Poster Presentation The 47th Lorne Conference on Protein Structure and Function 2022

Room-temperature serial snapshot micro-crystallography: highlights from XFELs and prospects at the Australian Synchrotron (#236)

Nadia Zatsepin 1
  1. La Trobe University, Bundoora, VIC, Australia

X-ray free-electron laser (XFEL) serial femtosecond crystallography (SFX) has enabled high-resolution structure determination from tiny microcrystals at room temperature, while outrunning structure-altering radiation damage. This has facilitated room temperature structure determination of hard-to-crystallise, radiation-sensitive targets, G protein-coupled receptors, and in vivo grown nano/microcrystals. The use of tiny microcrystals at room temperature permits rapid reaction initiation and allows the macromolecule to retain functionally relevant conformational flexibility, which may be disrupted by cryopreservation. The development of time-resolved SFX has made use of this for structural investigations of reaction dynamics with unprecedented temporal resolution in numerous systems and with multiple reaction initiation mechanisms. Meanwhile, microfocus beamlines at modern synchrotrons, coupled with fast frame-rate detectors and automated microcrystal sample delivery systems, are pushing the capabilities of synchrotron macromolecular crystallography to ever-smaller crystals and faster data collection. Serial snapshot crystallography at synchrotrons makes use of the data analysis and sample delivery tools invented for SFX to spread the radiation damage over many crystals, narrowing the gap between XFEL and synchrotron capabilities for room temperature microcrystallography. We will present results from the state-of-the-art in time-resolved SFX at XFELs, highlighting how it can help understand viral infection and antibiotic resistance. Then we will focus on recent advancements in serial snapshot micro-crystallography at synchrotrons, and the prospects for room-temperature time-resolved studies at the upcoming high-performance macromolecular crystallography (MX3) beamline at the Australian Synchrotron.
============
* What needs to be done *
Please name the upcoming beamline at the Australian Synchrotron that the conference abstract mentions.

* Available data *
============
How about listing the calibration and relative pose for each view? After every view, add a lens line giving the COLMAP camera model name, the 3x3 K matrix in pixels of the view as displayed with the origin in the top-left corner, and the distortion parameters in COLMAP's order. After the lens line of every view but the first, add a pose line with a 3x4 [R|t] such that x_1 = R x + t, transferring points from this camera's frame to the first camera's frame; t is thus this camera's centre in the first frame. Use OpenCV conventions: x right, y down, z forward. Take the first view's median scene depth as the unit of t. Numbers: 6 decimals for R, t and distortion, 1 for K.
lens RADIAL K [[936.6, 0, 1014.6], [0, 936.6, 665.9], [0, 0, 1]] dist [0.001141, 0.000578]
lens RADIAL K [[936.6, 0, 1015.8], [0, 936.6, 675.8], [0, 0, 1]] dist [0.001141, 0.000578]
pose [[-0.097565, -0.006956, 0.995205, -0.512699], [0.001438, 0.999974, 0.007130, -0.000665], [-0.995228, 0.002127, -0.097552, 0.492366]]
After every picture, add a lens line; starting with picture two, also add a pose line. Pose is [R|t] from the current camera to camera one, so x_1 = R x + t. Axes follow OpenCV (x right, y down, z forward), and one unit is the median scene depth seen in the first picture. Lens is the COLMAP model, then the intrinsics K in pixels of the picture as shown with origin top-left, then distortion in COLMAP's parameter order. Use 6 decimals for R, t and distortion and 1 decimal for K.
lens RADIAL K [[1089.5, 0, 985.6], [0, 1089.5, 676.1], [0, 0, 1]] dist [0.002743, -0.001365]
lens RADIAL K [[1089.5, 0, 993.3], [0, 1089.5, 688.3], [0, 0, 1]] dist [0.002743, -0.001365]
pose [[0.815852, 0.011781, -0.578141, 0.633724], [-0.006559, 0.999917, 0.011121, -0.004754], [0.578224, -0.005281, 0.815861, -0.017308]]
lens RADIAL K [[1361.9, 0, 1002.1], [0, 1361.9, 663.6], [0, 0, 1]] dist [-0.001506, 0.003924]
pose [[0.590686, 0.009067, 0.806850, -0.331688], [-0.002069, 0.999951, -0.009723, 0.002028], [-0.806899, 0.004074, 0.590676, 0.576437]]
============
* Your response *
The high-performance macromolecular crystallography (MX3) beamline.